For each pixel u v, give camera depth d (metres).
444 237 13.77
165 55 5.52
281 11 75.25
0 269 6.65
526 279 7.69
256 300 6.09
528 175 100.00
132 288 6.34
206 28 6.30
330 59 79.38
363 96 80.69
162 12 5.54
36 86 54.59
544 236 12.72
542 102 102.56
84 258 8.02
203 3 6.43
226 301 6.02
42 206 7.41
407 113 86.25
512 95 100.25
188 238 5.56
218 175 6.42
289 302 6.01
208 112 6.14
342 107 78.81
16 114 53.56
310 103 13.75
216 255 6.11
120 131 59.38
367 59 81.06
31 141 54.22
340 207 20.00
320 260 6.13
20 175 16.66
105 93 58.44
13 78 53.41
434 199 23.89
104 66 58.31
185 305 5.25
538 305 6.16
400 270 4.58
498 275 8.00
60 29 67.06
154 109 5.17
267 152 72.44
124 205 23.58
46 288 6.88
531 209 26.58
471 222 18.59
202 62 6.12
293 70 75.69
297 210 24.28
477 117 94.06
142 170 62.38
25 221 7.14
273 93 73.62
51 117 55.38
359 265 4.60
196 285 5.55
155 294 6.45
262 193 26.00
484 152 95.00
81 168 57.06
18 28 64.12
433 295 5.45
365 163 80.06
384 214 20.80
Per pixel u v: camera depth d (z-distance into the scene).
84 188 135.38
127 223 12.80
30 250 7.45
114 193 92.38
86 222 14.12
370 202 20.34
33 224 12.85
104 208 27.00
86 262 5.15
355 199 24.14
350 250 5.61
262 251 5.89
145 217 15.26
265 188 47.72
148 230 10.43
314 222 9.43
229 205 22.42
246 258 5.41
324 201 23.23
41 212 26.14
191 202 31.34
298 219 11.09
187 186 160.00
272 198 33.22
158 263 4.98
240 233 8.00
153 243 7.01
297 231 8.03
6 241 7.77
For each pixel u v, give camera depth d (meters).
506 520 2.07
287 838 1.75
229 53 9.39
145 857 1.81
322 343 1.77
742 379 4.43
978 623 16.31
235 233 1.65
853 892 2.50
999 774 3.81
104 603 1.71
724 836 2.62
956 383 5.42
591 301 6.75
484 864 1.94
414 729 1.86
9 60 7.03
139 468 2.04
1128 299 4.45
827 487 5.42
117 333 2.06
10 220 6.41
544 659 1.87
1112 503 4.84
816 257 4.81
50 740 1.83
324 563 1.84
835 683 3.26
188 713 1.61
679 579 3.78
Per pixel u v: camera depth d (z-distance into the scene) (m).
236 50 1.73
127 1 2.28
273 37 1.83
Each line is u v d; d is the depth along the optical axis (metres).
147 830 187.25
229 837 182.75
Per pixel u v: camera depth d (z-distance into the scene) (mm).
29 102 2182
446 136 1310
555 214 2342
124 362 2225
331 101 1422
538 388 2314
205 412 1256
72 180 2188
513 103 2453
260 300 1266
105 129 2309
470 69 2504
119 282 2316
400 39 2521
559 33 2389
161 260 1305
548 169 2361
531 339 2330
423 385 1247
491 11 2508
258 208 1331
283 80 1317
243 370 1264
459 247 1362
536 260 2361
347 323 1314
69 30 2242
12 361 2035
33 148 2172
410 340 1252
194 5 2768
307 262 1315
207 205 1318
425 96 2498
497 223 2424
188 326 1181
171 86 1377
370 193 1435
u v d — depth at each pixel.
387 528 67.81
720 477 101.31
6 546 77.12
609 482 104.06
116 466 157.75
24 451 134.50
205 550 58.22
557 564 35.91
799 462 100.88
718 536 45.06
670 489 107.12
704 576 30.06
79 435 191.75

§ **Problem**:
Send back every entry precisely as given.

§ **Output**:
For each pixel u v, give camera depth d (metres).
444 237 13.77
165 55 5.52
281 11 75.25
0 269 6.65
526 279 7.69
256 300 6.09
528 175 100.00
132 288 6.34
206 28 6.30
330 59 79.38
363 96 80.69
162 12 5.54
36 86 54.59
544 236 12.72
542 102 102.56
84 258 8.02
203 3 6.43
226 301 6.02
42 206 7.41
407 113 86.25
512 95 100.25
188 238 5.56
218 175 6.42
289 302 6.01
208 112 6.14
342 107 78.81
16 114 53.56
310 103 13.75
216 255 6.11
120 131 59.38
367 59 81.06
31 141 54.22
340 207 20.00
320 260 6.13
20 175 16.66
105 93 58.44
13 78 53.41
434 199 23.89
104 66 58.31
185 305 5.25
538 305 6.16
400 270 4.58
498 275 8.00
60 29 67.06
154 109 5.17
267 152 72.44
124 205 23.58
46 288 6.88
531 209 26.58
471 222 18.59
202 62 6.12
293 70 75.69
297 210 24.28
477 117 94.06
142 170 62.38
25 221 7.14
273 93 73.62
51 117 55.38
359 265 4.60
196 285 5.55
155 294 6.45
262 193 26.00
484 152 95.00
81 168 57.06
18 28 64.12
433 295 5.45
365 163 80.06
384 214 20.80
Per pixel u v: camera depth d (z-distance into the scene).
84 188 135.38
127 223 12.80
30 250 7.45
114 193 92.38
86 222 14.12
370 202 20.34
33 224 12.85
104 208 27.00
86 262 5.15
355 199 24.14
350 250 5.61
262 251 5.89
145 217 15.26
265 188 47.72
148 230 10.43
314 222 9.43
229 205 22.42
246 258 5.41
324 201 23.23
41 212 26.14
191 202 31.34
298 219 11.09
187 186 160.00
272 198 33.22
158 263 4.98
240 233 8.00
153 243 7.01
297 231 8.03
6 241 7.77
For each pixel u v, give camera depth d (meters).
506 520 2.07
287 838 1.75
229 53 9.39
145 857 1.81
322 343 1.77
742 379 4.43
978 623 16.31
235 233 1.65
853 892 2.50
999 774 3.81
104 603 1.71
724 836 2.62
956 383 5.42
591 301 6.75
484 864 1.94
414 729 1.86
9 60 7.03
139 468 2.04
1128 299 4.45
827 487 5.42
117 333 2.06
10 220 6.41
544 659 1.87
1112 503 4.84
816 257 4.81
50 740 1.83
324 563 1.84
835 683 3.26
188 713 1.61
679 579 3.78
Per pixel u v: camera depth d (z-distance into the scene) (m).
236 50 1.73
127 1 2.28
273 37 1.83
Each line is u v d; d is the depth along the optical axis (metres).
147 830 187.25
229 837 182.75
Per pixel u v: camera depth d (z-distance into the scene) (mm).
29 102 2182
446 136 1310
555 214 2342
124 362 2225
331 101 1422
538 388 2314
205 412 1256
72 180 2188
513 103 2453
260 300 1266
105 129 2309
470 69 2504
119 282 2316
400 39 2521
559 33 2389
161 260 1305
548 169 2361
531 339 2330
423 385 1247
491 11 2508
258 208 1331
283 80 1317
243 370 1264
459 247 1362
536 260 2361
347 323 1314
69 30 2242
12 361 2035
33 148 2172
410 340 1252
194 5 2768
307 262 1315
207 205 1318
425 96 2498
497 223 2424
188 326 1181
171 86 1377
370 193 1435
u v d — depth at each pixel.
387 528 67.81
720 477 101.31
6 546 77.12
609 482 104.06
116 466 157.75
24 451 134.50
205 550 58.22
557 564 35.91
799 462 100.88
718 536 45.06
670 489 107.12
704 576 30.06
79 435 191.75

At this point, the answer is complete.